One can employ disparate ways of measuring crime in the USA including self-reporting, uniform crime reports, and the national prison statistics. Of all these, self reporting is the most popular, and thus it is as well the most efficient. The idea is to report on the phenomenological relationships amongst variables with the least bias possible. Such bias is not easy to ignore especially when using the formal reported information for this information, in the form of police reports and court files, is far removed from the actual occurrence of the crime and so it is relayed in the biased perspective of a bystander (Thornberry & Krohn, 2000, p. 35).

Self-reporting is popular as it involves a one-on- one interaction with the criminal or the delinquent of the drug abuser giving a personal account of how, why, when, and where s/he committed the ‘unreported’ criminal act. Sellin (1931) posits, “The value of a crime rate, for index purposes, decreases as the distance from the crime itself in terms of procedure increases” (p. 337). Consequently, self reporting seems to be the best masurement scheme for crime.

Since its initiation half a century back, it has undergone tremenduous improvements such as an increase in the comprehensiveness of its breadth, seriousnness of the measurement scales, and it has become more reliable and valid. It has test and retest mechanisms to ensure reliability (Thornberry & Krohn, 2000, p. 35). However, the challenge of cooperative respondents remains. Finally, the introduction of the use of audio assisted computerized interviews appears to be promisisng especially for more sensitive kind of reporting.

Conclusion

This paper has looked into the state of criminology. It began with the definition of present theories and proceded to look into victims of crime their rights and protections, then touched on recidivism before concluding with measurement of crime. In this light, it its clear that the view that crime is indeed a mental element with co-morbidities existing between crime and mental disorders or crime and drug and subtance abuse. In case of such covariance, the likelihood to engge in criminal escapades becomes heightened.

Reference List

Caudill, D. (1997). Lacan and the Subject of Law: Toward a Psychoanalytic Critical Legal Theory. New York, NY: Humanity Books.

Catalano, R., & Hawkins, J. (1996).
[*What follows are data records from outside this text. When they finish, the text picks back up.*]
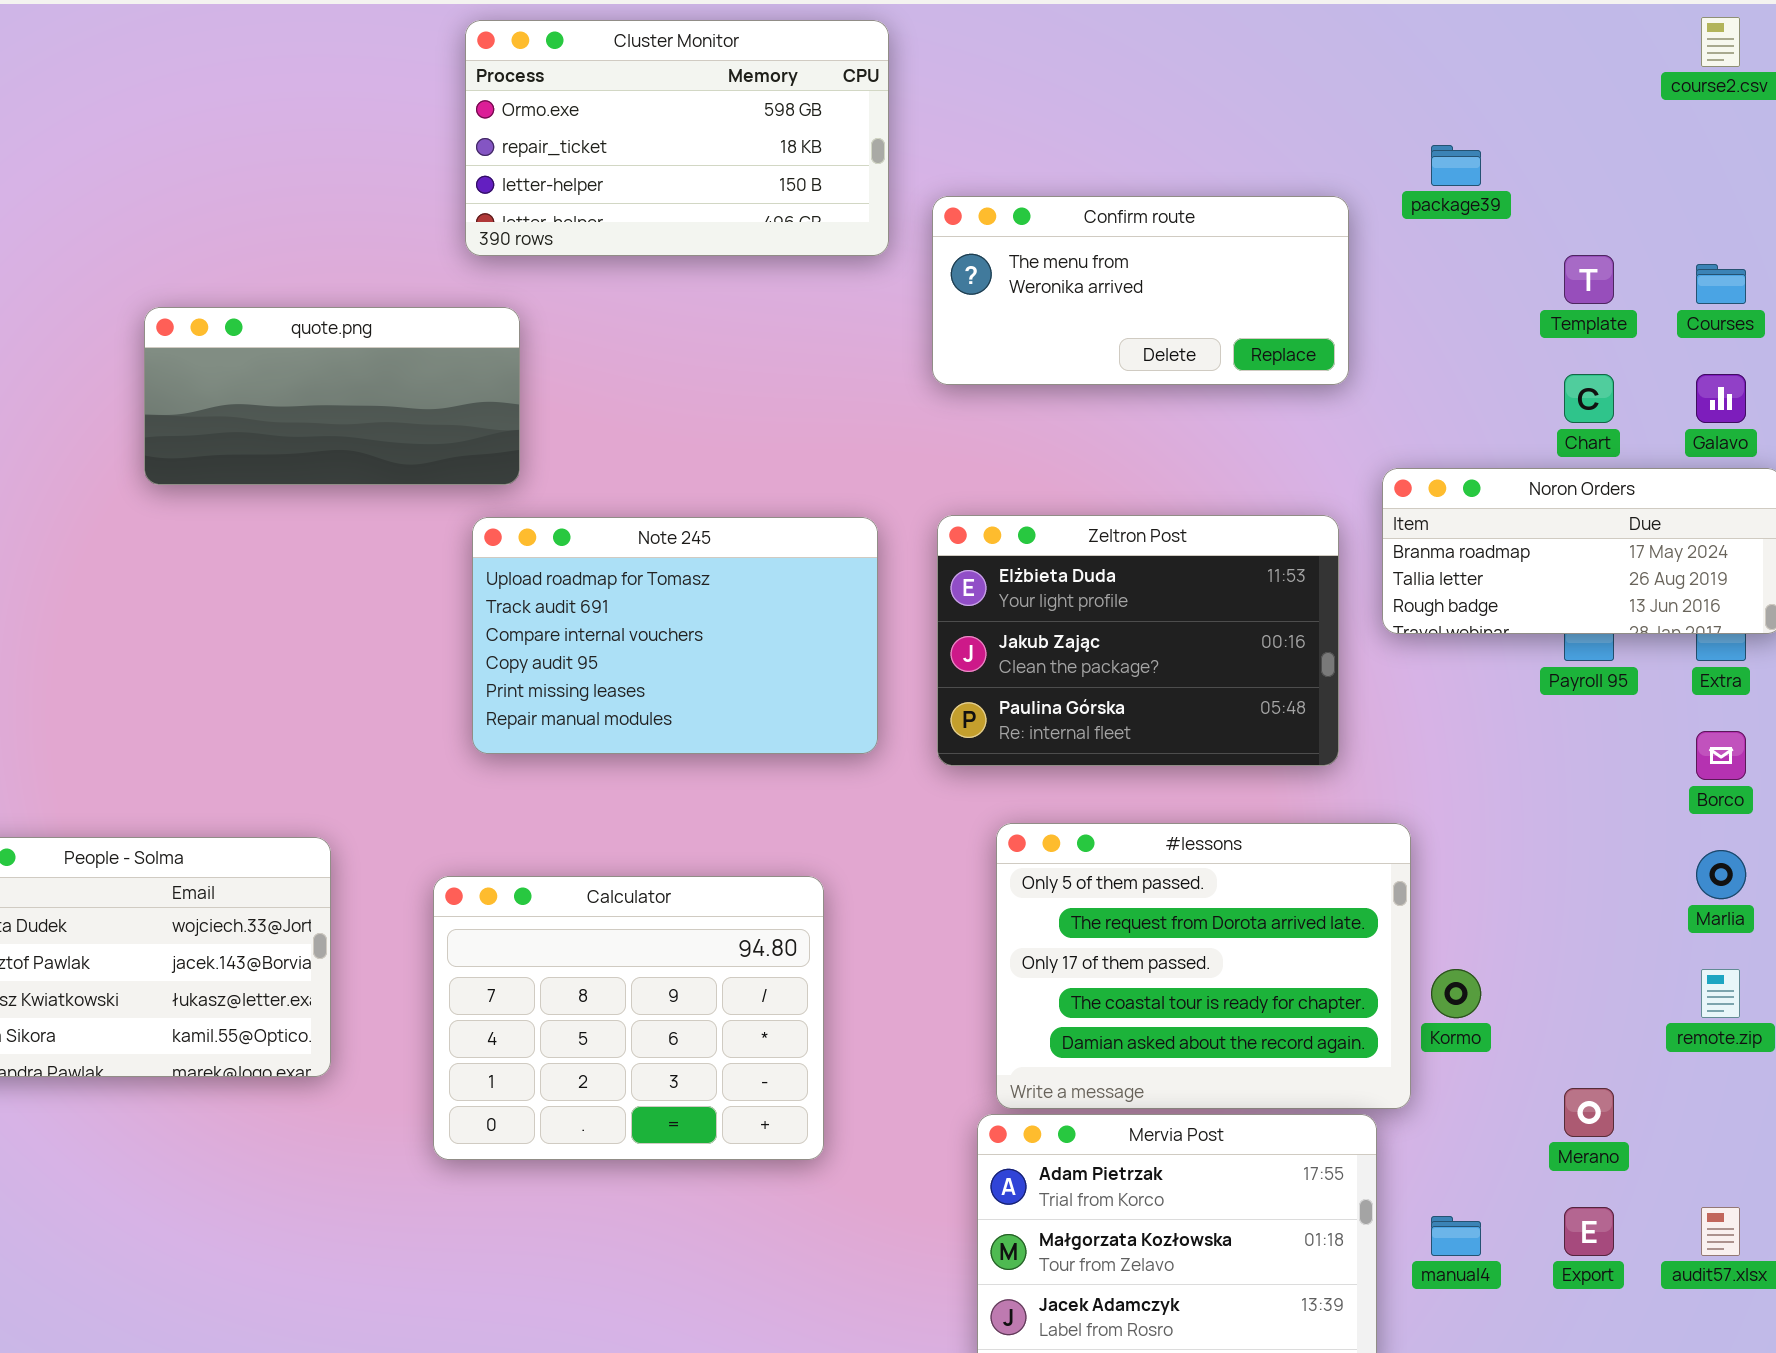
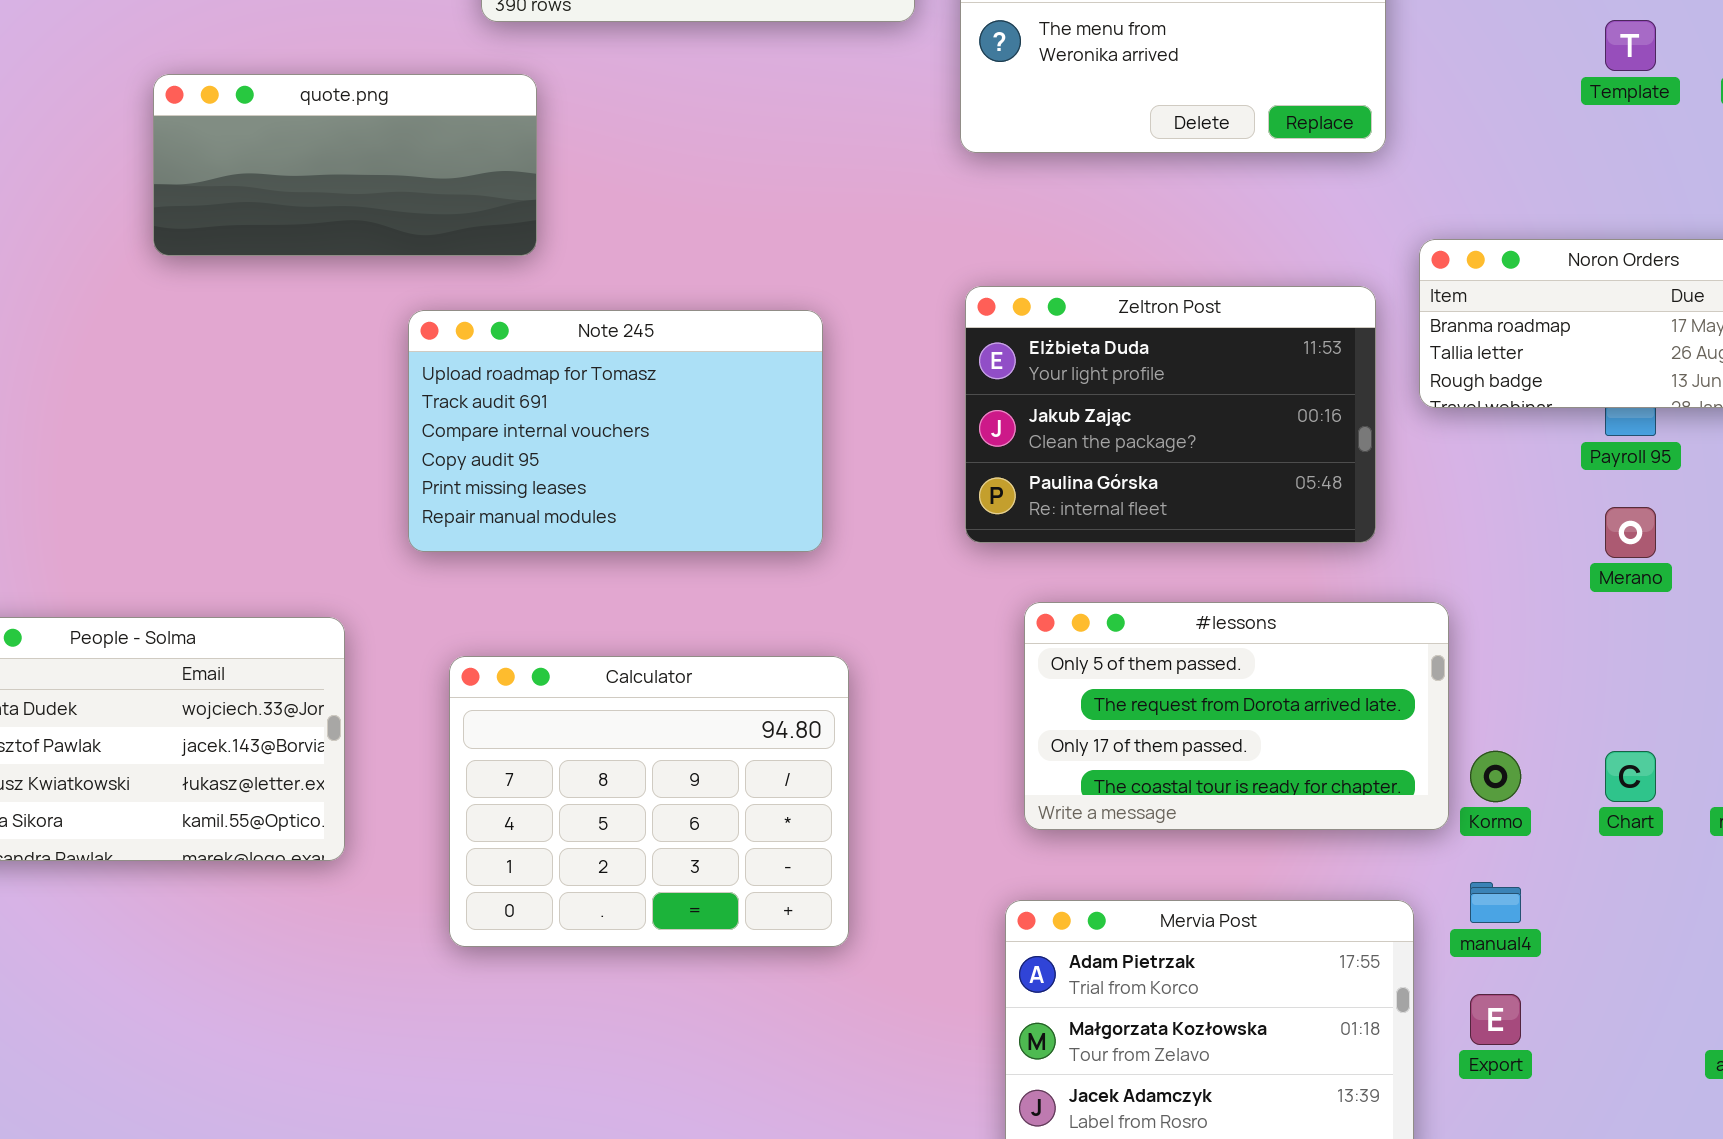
Chart: [1564,374,1614,423] -> [1605,751,1656,802], moved
Note 245: [472,517,878,754] -> [408,310,823,552], moved
#lessons: [996,823,1411,1109] -> [1024,602,1449,830], resized
Merano: [1564,1088,1614,1137] -> [1605,507,1656,558], moved
Export: [1564,1207,1614,1256] -> [1470,994,1521,1045], moved
manual4: [1431,1216,1481,1256] -> [1470,882,1521,923], moved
The Social Development Model: A theory of Antisocial Behavior. In J. Hawkins (ed.), Delinquency and Crime, Current Theories (pp. 67-91). Cambridge, UK: Cambridge University Press.

Kilpatrick, D., Beatty, D., & Howley, S. (1998). The Rights of Crime Victims—Does Legal Protection Make a Difference? Research Brief: National Institute of Justice, 12(34), 1-12.

Koenen, K., Caspi, A., Moffitt, T., Rijsdijk, F., & Taylor, A. (2006). Genetic influences on the Overlap between Low IQ and Antisocial Behaviors in Young Children. Journal of Abnormal Psychology, 115 (4), 787 -797.

Miller, N., & Dollard, J. (1941). Social Learning and Imitation. New Haven, CT: Yale University Press.

Moore, M. (2011). Psychological Theories of Crime and Delinquency. Journal of Human Behavior in the Social Environment, 21, 226–239.

Pfohl, S. (1994). Image of Devince and Social Control: A Sociological History. New York, NY: McGraw Hill.

Sellin, T. (1931). The basis of a crime index. Journal of Criminal Law and Criminology, 22, 335–356.

Shoemaker, D. (2005). Theories of Delinquency: An Examination of Explnations of Delinquent Behaviors. New York, NY: Oxford University Press.

Siegel, L., Welsh, B., & Senna, J. (2006). Juvenile Delinquency: Theory Practice and Law. Belmont, CA: Thomson / Wadsworth.

Thornberry, T., & Krohn, M. (2000). Measurement and analysis of crime and justice: The Self-Report Method for Measuring Delinquency and Crime. Journal of Criminal Justice, 4, 34-85.